Un effet aspirateur avec le pâturage alterné
Le pâturage alterné des deux espèces de ruminants dans des conditions précises de pâturage tournant se présente comme un des leviers pour diminuer les strongles digestifs des ovins (1). Lors de fortes infestations, l’alternance des brebis et des vaches au printemps réduit l’excrétion des brebis et limite le nombre de traitements antiparasitaires. Pour les agneaux, l’excrétion est aussi réduite mais un traitement reste nécessaire, même s’il peut être éventuellement différé.
Quant à la petite douve, sa transmission d’une espèce à l’autre semble possible. Cela peut s’expliquer par des conditions climatiques estivales qui sont plus favorables au développement de la petite douve qu’en hiver. Pour limiter les risques, il est conseillé de vérifier et de suivre par coproscopie le statut parasitaire des brebis et des vaches avant le début de la saison de pâturage.
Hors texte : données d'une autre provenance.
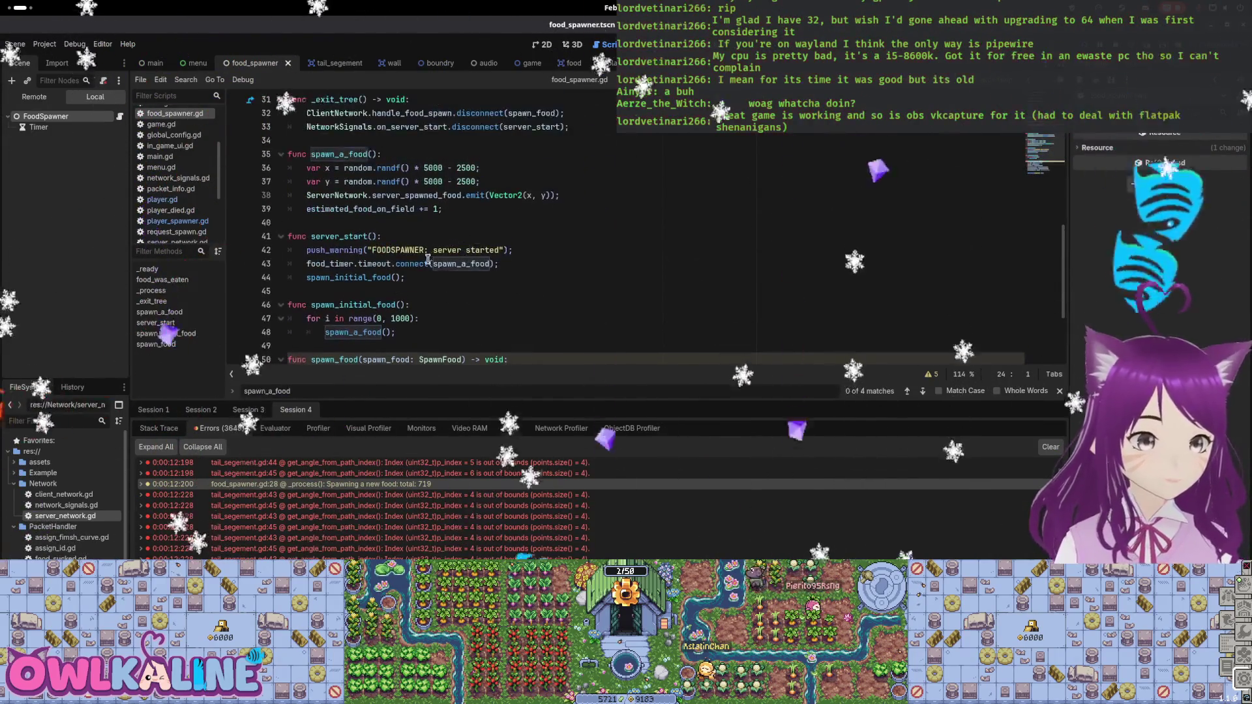
scroll(427, 265, up, 4)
Peu de transmission des parasites en pâturage hivernal
En pâturage hivernal, en respectant au moins deux mois entre la sortie des brebis et l’entrée des vaches sur la parcelle, aucune transmission de petites et grandes douves des ovins aux bovins n’a été mise en évidence dans le cadre de cet essai (2). Lorsque les bovins en étaient indemnes, ils le sont restés après le pâturage des brebis, y compris avec des niveaux d’excrétion des brebis relativement élevées (250 œufs par gramme). Malgré la présence de strongles de type Haemonchus chez les brebis dans l’un des suivis, aucune transmission n’a été mesurée aux jeunes veaux. En ce qui concerne les autres strongles digestifs, le risque peut être considéré comme nul.
Mais, on ne peut pas nier que le risque existe. En matière de paramphistomes, très présents chez les vaches et génisses qui ont été suivies dans cet essai, il ne semble pas y avoir eu de transmission entre les deux espèces dans la majorité des suivis. Toutefois, dans l’un d’entre eux, une contamination des bovins a pu être observée, même s’ils ont pâturé d’autres parcelles sur lesquels les brebis n’avaient pas pâturé. Enfin, dans les régions où la tuberculose sévit chez les bovins, il est prudent de ne pas faire pâturer les brebis sur des parcelles bovines en dehors de l’exploitation.
Chiffres clefs de la conduite du pâturage alterné
- 5 cm Hauteur d’herbe qui déclenche un changement de parcelle pour les deux espèces.
- 6 jours Le temps de séjour moyen par parcelle.
- 19 jours Temps de retour sur les parcelles.